Et si une partie de l'air que l'on respire, et des gaz à effet de serre que nous relâchons en trop grandes quantités dans l'atmosphère terrestre, nous permettaient de nous nourrir? C'est l'idée, en apparence saugrenue mais en pratique réaliste, que poursuit la start-up Air Protein: transformer le dioxyde de carbone de l'air en protéines comestibles.
Le concept n'est pas nouveau. Comme l'explique le Wired britannique, le fondateur et la fondatrice d'Air Protein, John Reed et Lisa Dyson, n'ont fait que reprendre les choses là où la Nasa les avait laissées dans les années 1960.
À l'époque, l'agence spatiale américaine cherchait un moyen de nourrir des astronautes partant pour de longs voyages dans l'espace. L'une des pistes suivies était de combiner le dioxyde de carbone présent dans leur atmosphère avec des microbes particuliers pour créer de la nourriture.
Autrefois employés par le prestigieux Département de l'énergie du Berkeley Lab, Lisa Dyson et John Reed connaissent le poids de l'agriculture dans le changement climatique. La consommation globale de viande dans le monde a doublé en vingt ans et, avec une population de 10 milliards d'habitants en 2050, devrait continuer à grimper dans les prochaines décennies.
L'impact environnemental est grand: sans même parler d'autres impacts profonds sur la nature, l'agriculture est responsable à elle seule d'un quart des émissions de gaz à effet de serre, notamment de méthane et de dioxyde de carbone (CO2). Réussir à créer de la nourriture avec ce dernier serait donc une manière élégante de boucler la boucle et, peut-être, un nouveau moyen de fournir des protéines au monde sans saccager son environnement.
C'est, dès 2008, ce qu'ont cherché à faire Reed et Dyson avec Kiverdi, une structure spécialisée dans la capture et la transformation du carbone, pour engraisser les terres agricoles, fournir des aliments au secteur de la pisciculture ou recréer du plastique notamment.
Air Protein est un «spin-off» de Kiverdi. L'objectif? Utiliser désormais le dioxyde de carbone –et des cultures microbiennes– pour fournir des protéines, sous forme de viande synthétique, aux humains.
Hydrogénotrophes et à point
Comme la Nasa a cherché à le faire dans les années 1960, la start-up utilise la biologie particulière des bactéries hydrogénotrophes pour créer son bifteck. Elles sont cultivées dans des cuves de fermentation où elles sont alimentées en minéraux, en oxygène, en eau, en nitrogène et, donc, en dioxyde de carbone.
Le résultat? Une farine riche en protéines, que la start-up peut ensuite transformer, par divers procédés déjà connus de l'agroalimentaire, et en particulier du secteur des aliments de substitution, en une substance goûtue, savoureuse et texturée –un steak de saumon, une entrecôte, un nugget de poulet n'ayant nécessité la mise à mort d'aucun animal.

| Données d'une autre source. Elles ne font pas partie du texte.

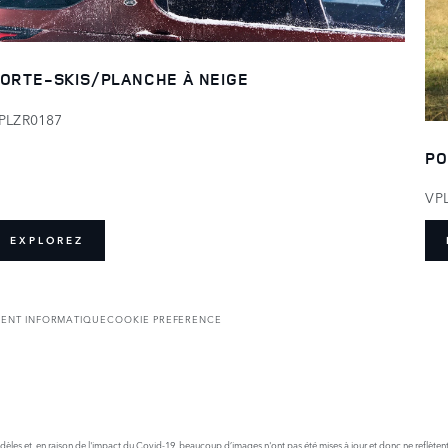
ORTE-SKIS/PLANCHE À NEIGE
PLZR0187
PO
VP
EXPLOREZ
DENT INFORMATIQUE
COOKIE PREFERENCE
odèles et, en raison de l'impact du Covid-19, beaucoup d’images n'ont pas été mises à jour et donc ne reflètent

Si on ne jugera pas encore des résultats gustatifs, gastronomiques et nutritifs de la chose, elle offre de multiples bénéfices pour l'environnement, explique Air Protein. Non seulement le procédé n'émet pas de carbone, mais il en consomme au contraire. Avec des installations ad hoc, il pourrait même capturer directement dans l'atmosphère celui dont l'humanité a tant besoin de se défaire.
D'autre part, les installations d'Air Protein peuvent prendre infiniment moins de place que celles des fermes du monde entier, précisément 1,5 million de fois moins de surface que l'agriculture classique, selon la start-up. Qui explique en outre qu'à production égale, la consommation d'eau, une question de plus en plus aigüe partout dans le monde, serait 15.000 fois moindre.
Reste la question du coût, cruciale pour qu'une solution, quels que soient ses bénéfices, puisse éventuellement s'imposer sur un marché. Selon Lisa Dyson, les grandes économies en terres et en ressources que permet le procédé d'Air Protein pourraient rendre les produits de la structure rapidement compétitifs.
«Notre technologie va nous permettre non seulement d'être compétitifs dès le départ, mais surtout d'avoir une structure de coûts qui ne pourra que baisser avec le temps», explique la cofondatrice. Elle y croit, mais n'est pas la seule: Air Protein a d'ores et déjà réussi à lever plus de 30 millions de dollars, de la part d'investisseurs tels que Barclays ou les fonds ADM Ventures et GV.